U.S. Ambassador to the Lao PDR, Daniel A. Clune, visited Luang Prabang on December 6 –9, to participate in two handover ceremonies hosted by the Luang Prabang Department of Information and Culture, as well as to officially sign a new grant that will preserve the Buddhist Archives of Luang Prabang . All of these projects were funded by the U.S. State Department’s Ambassadors Fund for Cultural Preservation (AFCP).
Ambassador Clune’s first handover of the AFCP project to the Department of World Heritage Luang Prabang signaled the completion of the restoration of Wat Xieng Thong, the largest AFCP project in Laos, bringing total U.S. funding for the project to $655,400. The second handover signaled the completion of the multi-year project with the Luang Prabang National Museum, which provided funding to protect, conserve and display historic objects inside the museum.
The ceremony was attended by the Vice-Governor of Luang Prabang, HE Mr. Saysamone Khomthavong; Mr. Onchanh Souvannalit, Director of the Information, Culture and Tourism Department; and Mr. Bounkhong Khouthao, Director of the Heritage Department, and Mr. Somphone Lorvanin, Director of the Luang Prabang Museum. Representing the U.S. side was Ambassador Daniel A. Clune.
The U.S. Embassy has secured funding for AFCP projects in the Lao PDR every year since 2001. During that time, the Ambassadors Fund has supported programs to map and document standing stone sites or menhirs; build displays and trails for tourists at the Menhirs Archeological Park in Huaphan province; train local staff in restoring the murals at historic Wat Sisaket in Vientiane; create an inventory of the artifacts in Wat Ho Prakeo; preserve the artifact collections at the National Museums in Vientiane and here in Luang Prabang; document the unique cultural traditions of the Yao and Lanten people; preserve ancient palm leaf manuscripts throughout the country; and conserve and restore artifacts in Wat Visoun.

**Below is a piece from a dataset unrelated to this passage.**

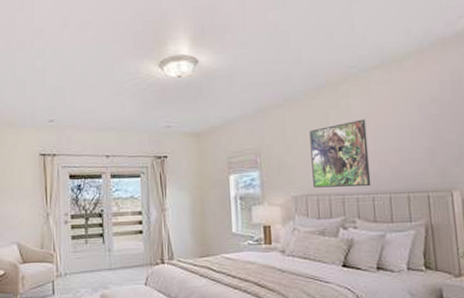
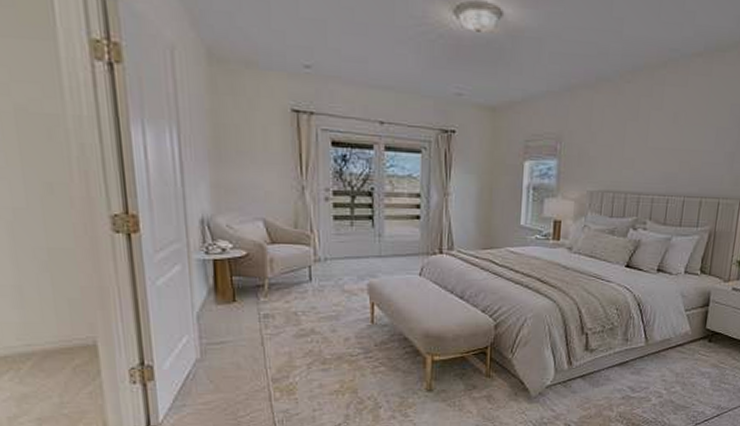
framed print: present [309,119,372,188] -> none [611,113,676,188]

In a second ceremony at Wat Kili in Luang Prabang, Ambassador Clune and Project Director of the Buddhist Heritage Project Brian Lingham signed the 2014 AFCP grant, which will provide funding to preserve the Buddhist Archives of Luang Prabang. The Buddhist Archives of Luang Prabang contain collections of national importance and international interest, including: more than 35,000 historic photographs covering 120 years of photography in Luang Prabang and Laos; thousands of documents on paper coming from more than 20 monasteries and private collections; correspondence of key figures of Lao Buddhism documenting major historic events; a unique sound Archive, and important manuscripts from personal collections of key figures in Luang Prabang and Lao Buddhism.
Since its creation by the U.S. Congress in 2001, the U.S. Ambassadors Fund for Cultural Preservation (AFCP) has provided financial support to more than 800 cultural preservation projects in more than 125 countries. A total of sixteen projects have been funded in Laos, ranging from restoration of temples, to preservation of archeological sites and artifacts, to documentation of cultural traditions, to museum conservation. We are proud to have supported these important projects which will help to ensure that Laos’ rich cultural heritage is preserved for future generations.